Novel Cross-Species Neurophysiological Assays of Reward and Cognitive Domains

Mass General Brigham

Status

Completed

Conditions

Translational Electrophysiology

Treatments

Drug: Methylphenidate

Study type

Observational

Funder types

Other

Identifiers

NCT02855229

2015P001757/MGH

Details and patient eligibility

About

The overarching goal of this multi-disciplinary research program is to develop and optimize new cross-species translational assessments of reward and cognition that will not only be assessed in parallel in humans and rats, but also produce neurophysiological and behavioral metrics that can be objectively compared across species. The research will build on prior studies by further developing and optimizing (in Phase 1), then validating via pharmacological challenge (in Phase 2), the following assays in both humans and rats:

advanced neurophysiological and computational modeling techniques to record and analyze EEG activity within and across species; and
behavioral assessments of reward learning, cognitive control, and cognitive flexibility will be analyzed within and across species.

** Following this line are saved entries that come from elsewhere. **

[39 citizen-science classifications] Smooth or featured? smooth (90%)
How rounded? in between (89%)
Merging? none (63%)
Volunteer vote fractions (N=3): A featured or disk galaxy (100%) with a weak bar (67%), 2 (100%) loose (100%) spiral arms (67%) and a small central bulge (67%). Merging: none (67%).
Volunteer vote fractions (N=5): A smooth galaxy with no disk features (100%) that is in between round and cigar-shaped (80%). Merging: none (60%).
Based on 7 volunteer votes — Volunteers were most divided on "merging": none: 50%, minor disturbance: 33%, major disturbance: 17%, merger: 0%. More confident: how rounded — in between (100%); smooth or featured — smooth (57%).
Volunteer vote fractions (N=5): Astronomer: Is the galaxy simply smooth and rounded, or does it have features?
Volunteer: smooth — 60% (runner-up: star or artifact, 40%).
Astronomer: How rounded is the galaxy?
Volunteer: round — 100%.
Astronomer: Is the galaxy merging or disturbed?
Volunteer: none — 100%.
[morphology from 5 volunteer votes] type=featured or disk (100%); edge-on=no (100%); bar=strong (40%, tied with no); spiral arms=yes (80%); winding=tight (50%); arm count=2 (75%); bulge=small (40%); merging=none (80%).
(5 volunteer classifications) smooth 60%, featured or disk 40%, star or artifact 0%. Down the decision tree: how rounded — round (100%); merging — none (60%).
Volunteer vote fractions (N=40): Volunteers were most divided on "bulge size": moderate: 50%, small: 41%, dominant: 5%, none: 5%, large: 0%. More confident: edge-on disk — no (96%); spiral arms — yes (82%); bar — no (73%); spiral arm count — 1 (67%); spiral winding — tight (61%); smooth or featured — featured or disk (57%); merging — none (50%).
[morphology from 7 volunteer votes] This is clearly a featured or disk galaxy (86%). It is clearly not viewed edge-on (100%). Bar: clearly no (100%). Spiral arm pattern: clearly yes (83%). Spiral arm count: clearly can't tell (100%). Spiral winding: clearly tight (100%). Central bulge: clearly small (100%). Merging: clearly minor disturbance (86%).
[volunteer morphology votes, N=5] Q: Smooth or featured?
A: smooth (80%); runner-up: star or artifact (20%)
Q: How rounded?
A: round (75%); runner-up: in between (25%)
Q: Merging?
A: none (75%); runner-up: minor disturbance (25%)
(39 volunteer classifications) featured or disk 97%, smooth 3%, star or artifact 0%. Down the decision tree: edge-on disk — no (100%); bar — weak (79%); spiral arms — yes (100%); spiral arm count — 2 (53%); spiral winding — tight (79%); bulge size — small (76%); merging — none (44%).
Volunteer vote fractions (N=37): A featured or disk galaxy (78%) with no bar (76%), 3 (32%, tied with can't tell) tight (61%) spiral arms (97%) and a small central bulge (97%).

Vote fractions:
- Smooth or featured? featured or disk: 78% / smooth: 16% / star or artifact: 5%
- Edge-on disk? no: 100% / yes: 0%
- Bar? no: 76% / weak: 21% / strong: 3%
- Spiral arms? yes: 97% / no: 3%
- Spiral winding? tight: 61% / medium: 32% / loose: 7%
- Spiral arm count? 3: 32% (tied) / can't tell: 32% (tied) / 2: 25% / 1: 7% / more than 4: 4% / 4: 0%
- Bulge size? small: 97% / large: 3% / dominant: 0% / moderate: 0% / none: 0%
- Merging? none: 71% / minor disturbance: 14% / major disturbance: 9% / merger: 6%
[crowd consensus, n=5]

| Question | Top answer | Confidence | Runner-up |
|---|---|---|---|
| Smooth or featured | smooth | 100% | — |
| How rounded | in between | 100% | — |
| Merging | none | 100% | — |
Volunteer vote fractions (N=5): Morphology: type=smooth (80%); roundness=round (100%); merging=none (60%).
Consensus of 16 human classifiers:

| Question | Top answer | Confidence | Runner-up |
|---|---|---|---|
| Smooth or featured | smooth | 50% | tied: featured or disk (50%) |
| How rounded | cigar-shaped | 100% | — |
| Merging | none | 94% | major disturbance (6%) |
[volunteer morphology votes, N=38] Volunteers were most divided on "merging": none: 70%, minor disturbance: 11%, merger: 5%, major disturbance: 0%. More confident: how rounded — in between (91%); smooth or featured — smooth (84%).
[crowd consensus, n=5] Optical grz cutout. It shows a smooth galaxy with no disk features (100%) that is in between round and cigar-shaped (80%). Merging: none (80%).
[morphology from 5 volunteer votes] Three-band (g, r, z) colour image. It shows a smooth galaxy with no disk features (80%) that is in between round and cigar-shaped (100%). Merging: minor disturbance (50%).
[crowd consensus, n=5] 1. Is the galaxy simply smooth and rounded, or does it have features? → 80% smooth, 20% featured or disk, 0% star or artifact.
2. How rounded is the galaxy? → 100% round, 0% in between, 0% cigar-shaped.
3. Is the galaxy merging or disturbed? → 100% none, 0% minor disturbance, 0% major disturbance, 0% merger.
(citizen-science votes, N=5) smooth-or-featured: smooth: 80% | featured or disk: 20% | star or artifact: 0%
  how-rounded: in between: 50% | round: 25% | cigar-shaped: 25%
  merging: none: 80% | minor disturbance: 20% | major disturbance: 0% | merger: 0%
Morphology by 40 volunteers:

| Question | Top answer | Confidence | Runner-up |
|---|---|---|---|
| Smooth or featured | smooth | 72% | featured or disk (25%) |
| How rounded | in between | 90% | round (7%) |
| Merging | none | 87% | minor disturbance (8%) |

The second phase of the study will test the translational validity of these assays, by assessing the impact of a targeted drug on task performance and EEG activity in both species.

Full description

The overarching goal of this multi-disciplinary research program is to develop and optimize new translational assessments of reward and cognition that will produce neurophysiological and behavioral metrics that enable objective comparison of drug effects.

Phase 1 (2016-2018) will seek to develop and optimize computer-based tasks to measure of reward learning and cognition, to be administered during an EEG examination. Each participant will be asked to come for a single visit to complete a brief psychological assessment (interview and surveys), then perform two of the computer-based tasks while EEG data are collected. The three tasks are the Flanker Task, the Reversal Learning Task, and the Probabilistic Reward Task (PRT).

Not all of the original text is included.